**About this task**
Check every line of the data for the word "Floyd", and copy those that have it.

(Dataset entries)
-*-*-

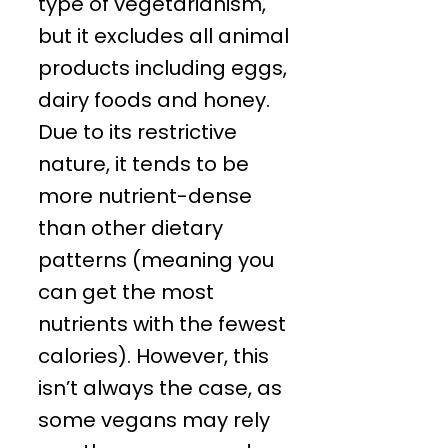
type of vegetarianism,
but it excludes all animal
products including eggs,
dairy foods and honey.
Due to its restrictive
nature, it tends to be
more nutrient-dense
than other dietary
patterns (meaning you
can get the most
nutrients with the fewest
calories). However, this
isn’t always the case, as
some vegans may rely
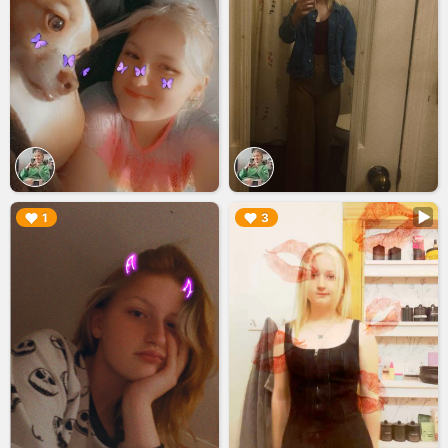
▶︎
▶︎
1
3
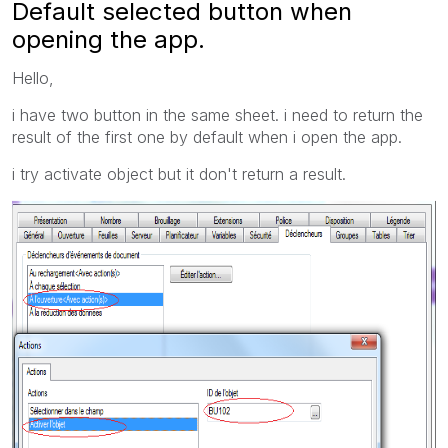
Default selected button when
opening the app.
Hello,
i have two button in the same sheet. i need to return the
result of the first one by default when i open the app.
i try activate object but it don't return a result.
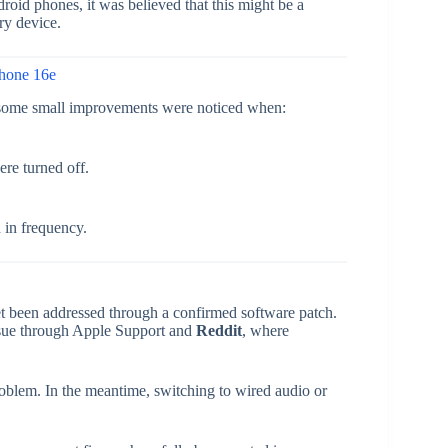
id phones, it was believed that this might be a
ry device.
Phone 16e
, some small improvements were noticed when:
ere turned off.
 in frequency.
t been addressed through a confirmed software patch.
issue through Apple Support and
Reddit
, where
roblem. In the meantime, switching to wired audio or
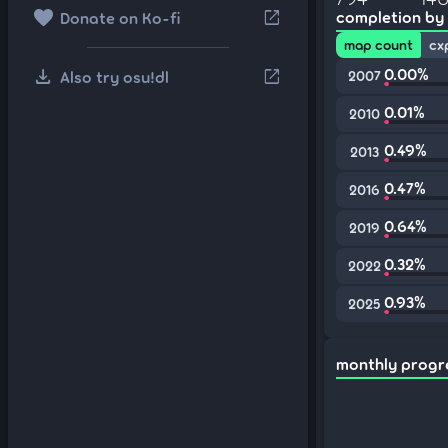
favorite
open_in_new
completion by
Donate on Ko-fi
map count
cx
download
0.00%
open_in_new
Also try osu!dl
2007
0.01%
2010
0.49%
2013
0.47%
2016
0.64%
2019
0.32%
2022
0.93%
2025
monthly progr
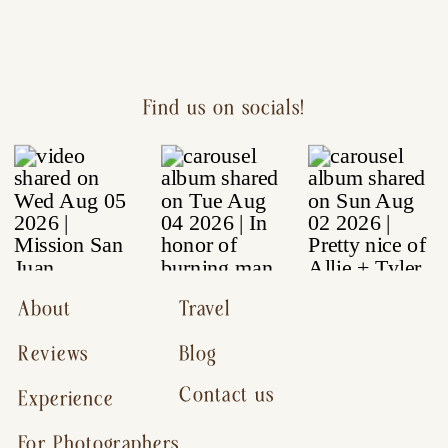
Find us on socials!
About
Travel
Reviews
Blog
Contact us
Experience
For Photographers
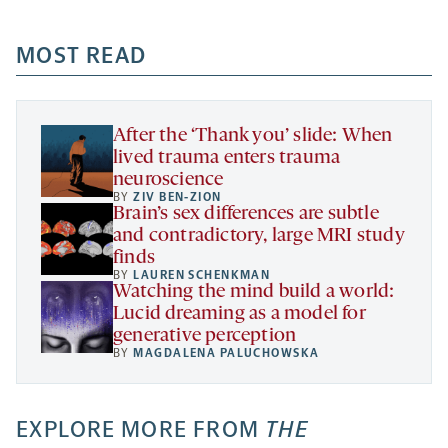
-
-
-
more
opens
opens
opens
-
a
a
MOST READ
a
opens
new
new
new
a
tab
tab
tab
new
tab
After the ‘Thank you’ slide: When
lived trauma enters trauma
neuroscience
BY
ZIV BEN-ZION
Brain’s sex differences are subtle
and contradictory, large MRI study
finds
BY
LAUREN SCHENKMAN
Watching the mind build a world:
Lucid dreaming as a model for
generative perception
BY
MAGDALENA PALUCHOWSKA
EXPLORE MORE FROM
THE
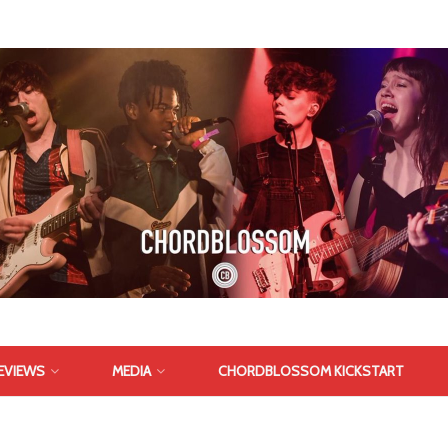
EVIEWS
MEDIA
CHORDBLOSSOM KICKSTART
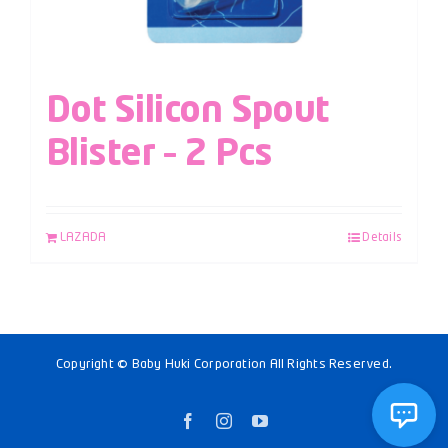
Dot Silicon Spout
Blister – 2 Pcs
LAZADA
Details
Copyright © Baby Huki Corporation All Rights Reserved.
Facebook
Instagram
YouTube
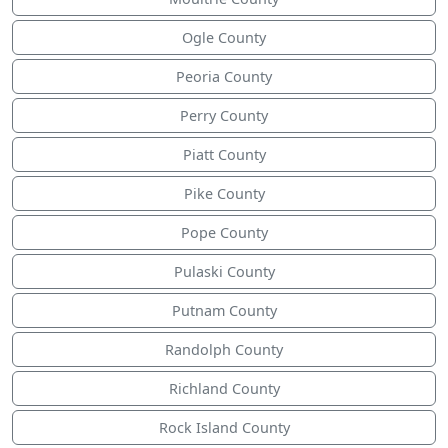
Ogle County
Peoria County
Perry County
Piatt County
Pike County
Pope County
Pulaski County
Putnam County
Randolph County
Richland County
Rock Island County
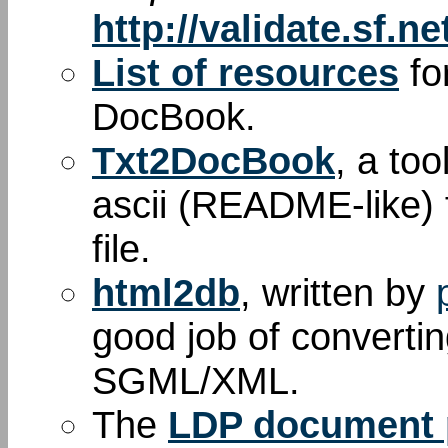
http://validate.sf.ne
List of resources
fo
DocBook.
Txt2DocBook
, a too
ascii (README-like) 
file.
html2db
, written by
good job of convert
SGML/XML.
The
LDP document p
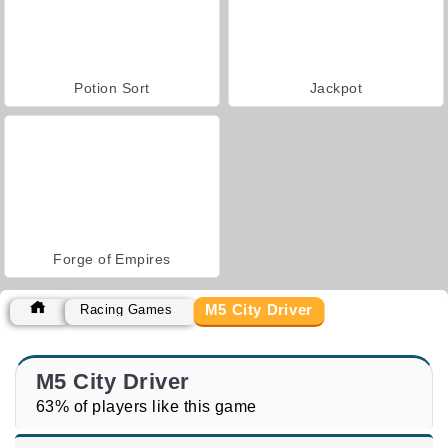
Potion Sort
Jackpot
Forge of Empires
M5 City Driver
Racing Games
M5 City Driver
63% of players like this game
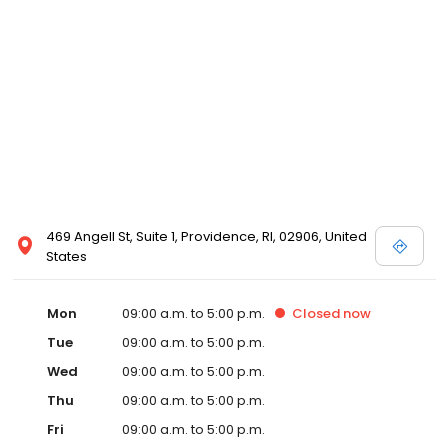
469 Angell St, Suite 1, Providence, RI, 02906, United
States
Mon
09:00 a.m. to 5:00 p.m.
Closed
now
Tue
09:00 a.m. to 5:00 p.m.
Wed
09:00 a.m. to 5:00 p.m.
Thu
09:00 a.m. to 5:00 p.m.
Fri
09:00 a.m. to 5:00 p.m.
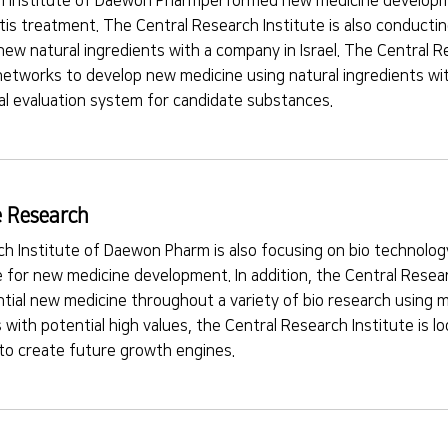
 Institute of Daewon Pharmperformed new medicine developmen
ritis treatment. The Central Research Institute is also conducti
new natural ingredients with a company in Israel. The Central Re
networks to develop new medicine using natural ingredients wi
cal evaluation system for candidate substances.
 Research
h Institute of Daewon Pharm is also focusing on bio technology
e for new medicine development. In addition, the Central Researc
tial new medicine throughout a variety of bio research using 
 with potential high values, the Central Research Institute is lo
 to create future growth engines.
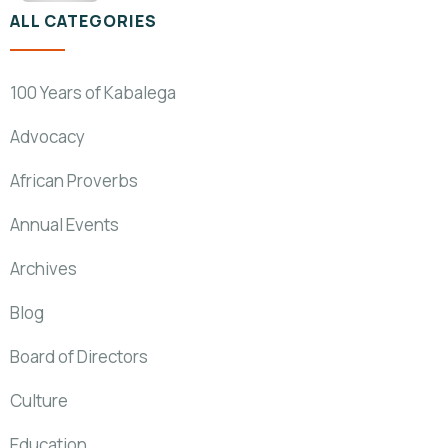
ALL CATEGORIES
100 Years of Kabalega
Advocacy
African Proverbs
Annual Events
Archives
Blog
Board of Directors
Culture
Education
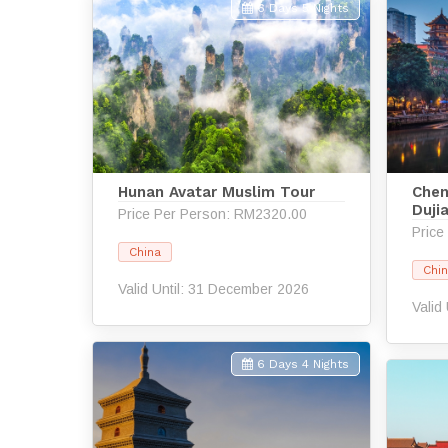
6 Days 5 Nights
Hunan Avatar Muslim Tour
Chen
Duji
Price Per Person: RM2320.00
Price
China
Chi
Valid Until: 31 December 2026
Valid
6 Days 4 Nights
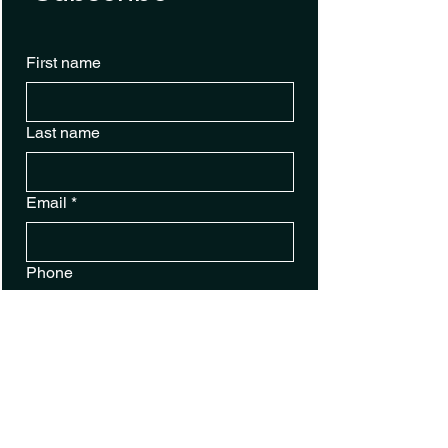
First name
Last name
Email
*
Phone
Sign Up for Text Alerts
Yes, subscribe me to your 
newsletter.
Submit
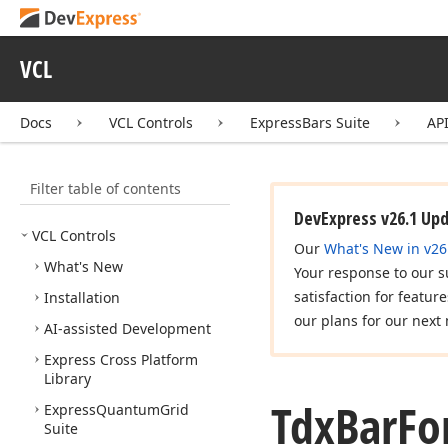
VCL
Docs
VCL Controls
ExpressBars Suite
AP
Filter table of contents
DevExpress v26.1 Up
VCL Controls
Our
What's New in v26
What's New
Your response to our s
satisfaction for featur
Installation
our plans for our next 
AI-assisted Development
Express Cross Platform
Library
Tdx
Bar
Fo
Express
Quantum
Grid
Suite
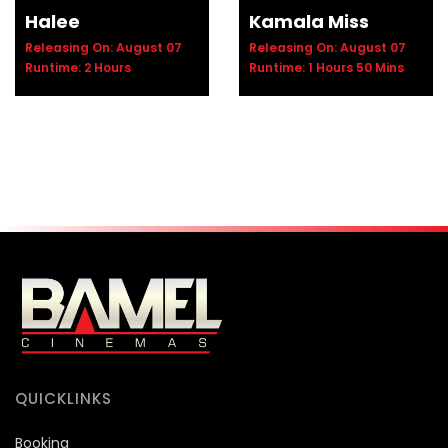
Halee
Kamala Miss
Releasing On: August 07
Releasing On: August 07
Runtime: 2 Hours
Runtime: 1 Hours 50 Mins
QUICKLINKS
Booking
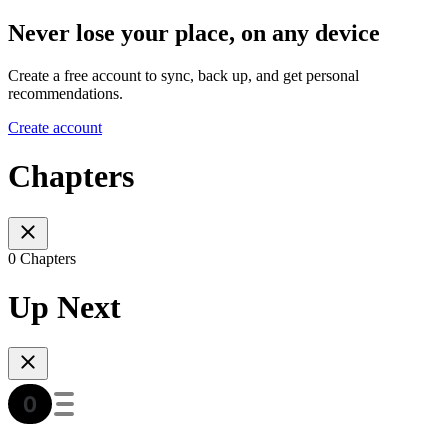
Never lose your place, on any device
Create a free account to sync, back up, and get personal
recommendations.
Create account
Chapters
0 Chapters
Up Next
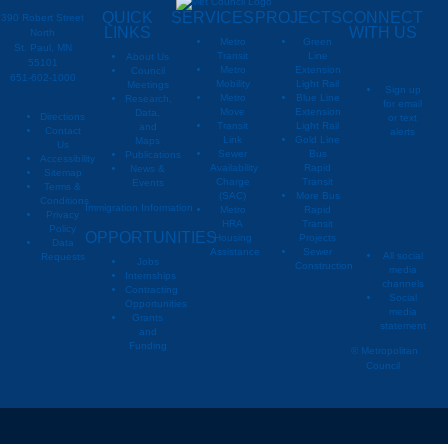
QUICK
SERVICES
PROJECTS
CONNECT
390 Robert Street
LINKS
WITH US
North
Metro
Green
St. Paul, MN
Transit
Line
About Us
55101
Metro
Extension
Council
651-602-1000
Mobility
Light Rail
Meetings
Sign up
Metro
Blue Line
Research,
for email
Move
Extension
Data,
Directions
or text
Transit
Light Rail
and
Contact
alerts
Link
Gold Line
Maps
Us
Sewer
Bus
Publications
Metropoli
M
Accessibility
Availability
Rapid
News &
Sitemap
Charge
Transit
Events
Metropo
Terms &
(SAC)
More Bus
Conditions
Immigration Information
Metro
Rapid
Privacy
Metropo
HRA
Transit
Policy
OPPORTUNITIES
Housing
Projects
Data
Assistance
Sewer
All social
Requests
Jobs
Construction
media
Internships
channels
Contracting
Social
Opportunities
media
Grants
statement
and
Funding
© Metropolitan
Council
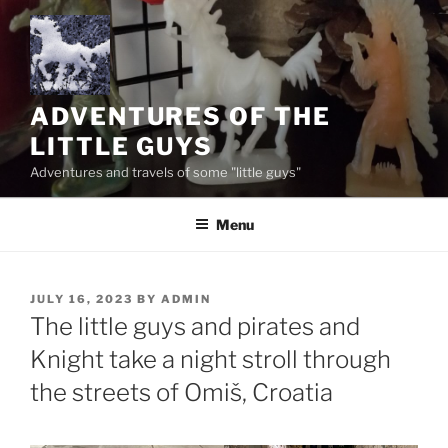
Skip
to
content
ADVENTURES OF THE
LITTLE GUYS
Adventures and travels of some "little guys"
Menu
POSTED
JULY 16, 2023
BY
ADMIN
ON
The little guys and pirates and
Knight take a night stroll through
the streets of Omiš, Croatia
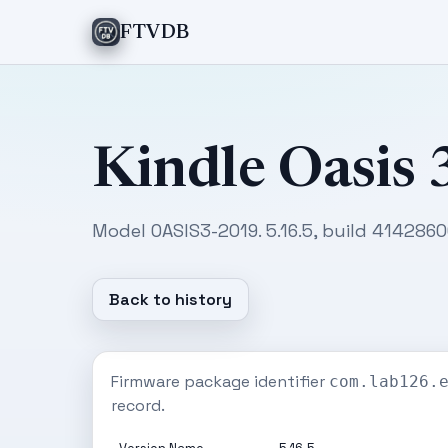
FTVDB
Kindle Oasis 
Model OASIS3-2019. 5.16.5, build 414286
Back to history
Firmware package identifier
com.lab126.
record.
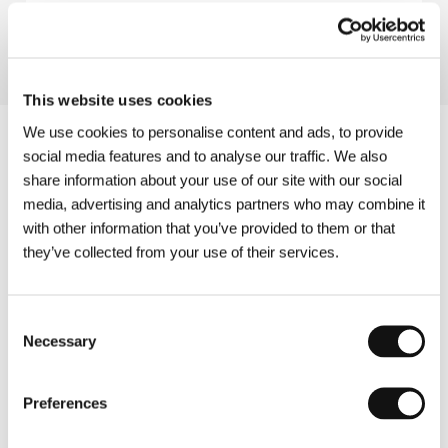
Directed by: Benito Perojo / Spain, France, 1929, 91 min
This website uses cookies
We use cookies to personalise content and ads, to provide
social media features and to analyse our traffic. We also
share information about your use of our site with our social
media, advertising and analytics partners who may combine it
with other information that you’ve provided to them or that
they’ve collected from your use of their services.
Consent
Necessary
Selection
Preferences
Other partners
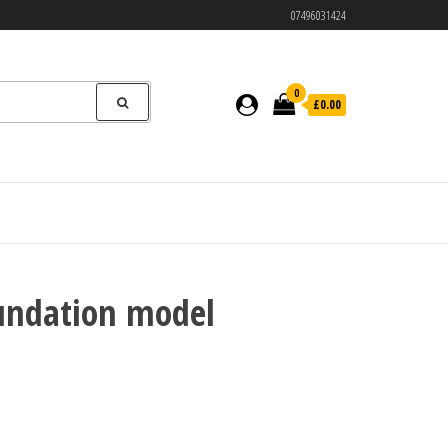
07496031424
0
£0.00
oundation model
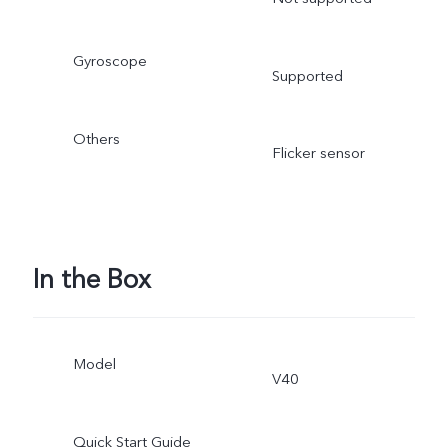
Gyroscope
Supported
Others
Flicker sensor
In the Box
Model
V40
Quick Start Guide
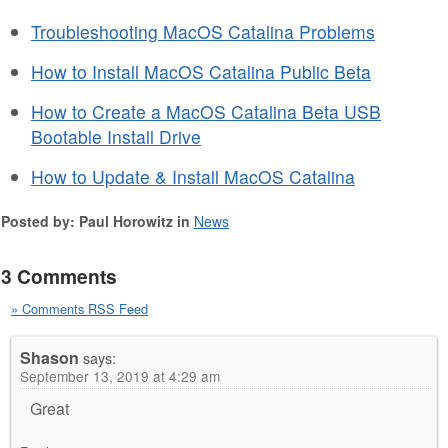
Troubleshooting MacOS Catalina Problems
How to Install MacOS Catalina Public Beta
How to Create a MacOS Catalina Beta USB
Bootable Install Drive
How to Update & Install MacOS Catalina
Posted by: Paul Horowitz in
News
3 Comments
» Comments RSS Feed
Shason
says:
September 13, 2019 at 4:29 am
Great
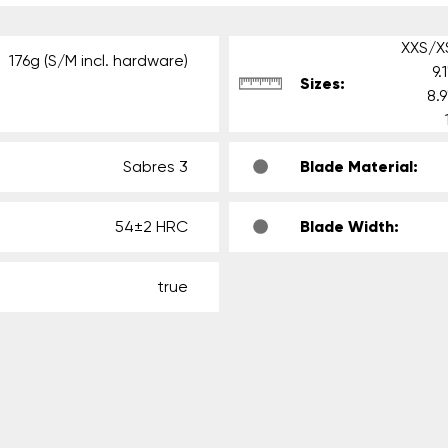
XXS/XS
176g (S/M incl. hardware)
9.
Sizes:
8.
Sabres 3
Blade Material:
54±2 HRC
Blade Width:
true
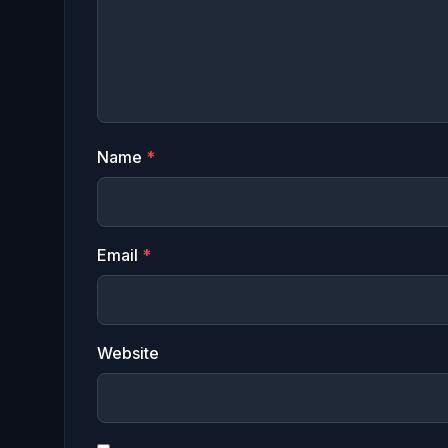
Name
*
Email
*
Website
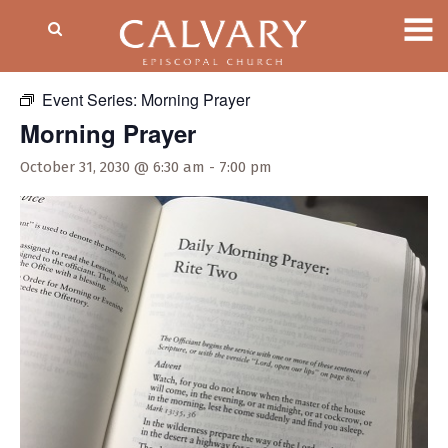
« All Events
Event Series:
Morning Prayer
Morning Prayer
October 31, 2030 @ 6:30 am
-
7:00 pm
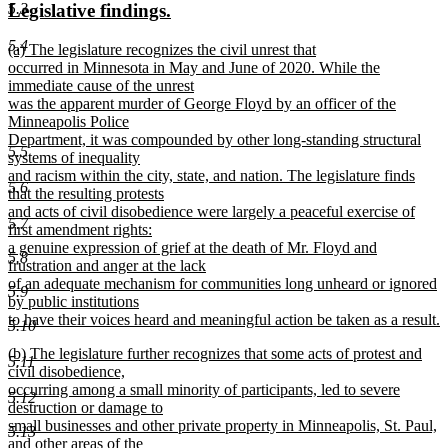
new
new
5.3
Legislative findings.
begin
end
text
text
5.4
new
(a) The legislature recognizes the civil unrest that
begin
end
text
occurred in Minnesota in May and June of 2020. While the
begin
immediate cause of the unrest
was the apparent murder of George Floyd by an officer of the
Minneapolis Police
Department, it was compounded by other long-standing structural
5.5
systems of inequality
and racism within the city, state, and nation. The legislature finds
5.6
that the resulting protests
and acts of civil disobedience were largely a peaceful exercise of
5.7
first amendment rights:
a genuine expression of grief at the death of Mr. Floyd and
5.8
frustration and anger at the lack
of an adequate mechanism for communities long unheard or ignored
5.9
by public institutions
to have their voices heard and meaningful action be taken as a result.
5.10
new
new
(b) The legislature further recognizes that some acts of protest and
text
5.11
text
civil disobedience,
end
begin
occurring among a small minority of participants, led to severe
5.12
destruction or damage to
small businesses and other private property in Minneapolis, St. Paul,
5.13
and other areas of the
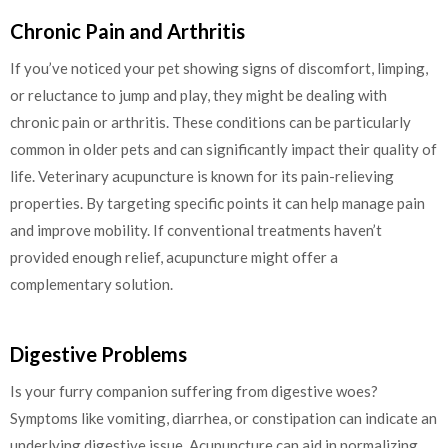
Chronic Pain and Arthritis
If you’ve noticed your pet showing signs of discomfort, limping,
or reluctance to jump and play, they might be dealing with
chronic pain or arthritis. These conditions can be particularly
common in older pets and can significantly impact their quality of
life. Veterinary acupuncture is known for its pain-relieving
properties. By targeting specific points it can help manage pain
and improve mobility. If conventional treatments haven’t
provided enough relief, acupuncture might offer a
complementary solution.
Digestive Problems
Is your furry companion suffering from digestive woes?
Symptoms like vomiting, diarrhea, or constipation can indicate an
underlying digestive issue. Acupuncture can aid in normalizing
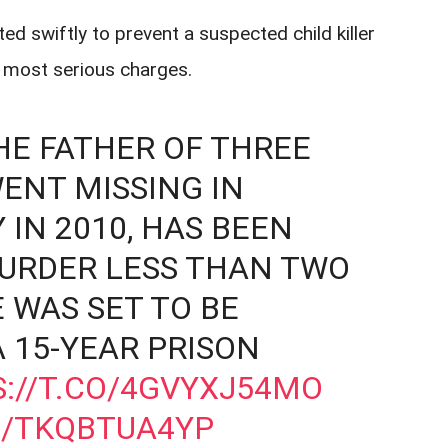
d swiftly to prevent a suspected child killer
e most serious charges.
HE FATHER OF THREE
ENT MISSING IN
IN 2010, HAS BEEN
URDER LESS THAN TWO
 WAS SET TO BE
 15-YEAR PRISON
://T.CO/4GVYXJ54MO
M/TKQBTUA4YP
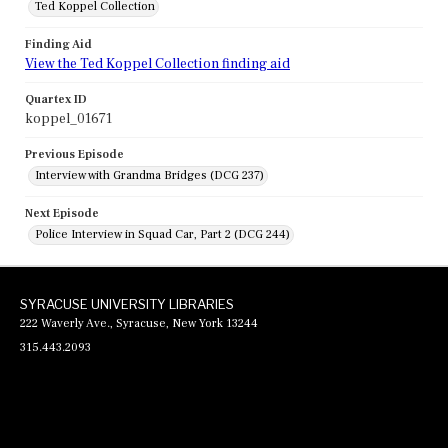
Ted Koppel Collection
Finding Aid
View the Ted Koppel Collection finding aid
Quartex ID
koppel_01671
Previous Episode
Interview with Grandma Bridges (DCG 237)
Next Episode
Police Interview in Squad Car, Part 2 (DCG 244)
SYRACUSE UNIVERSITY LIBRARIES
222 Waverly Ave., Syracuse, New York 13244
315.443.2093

-*-*-

**Exercise output**
was the apparent murder of George Floyd by an officer of the
a genuine expression of grief at the death of Mr. Floyd and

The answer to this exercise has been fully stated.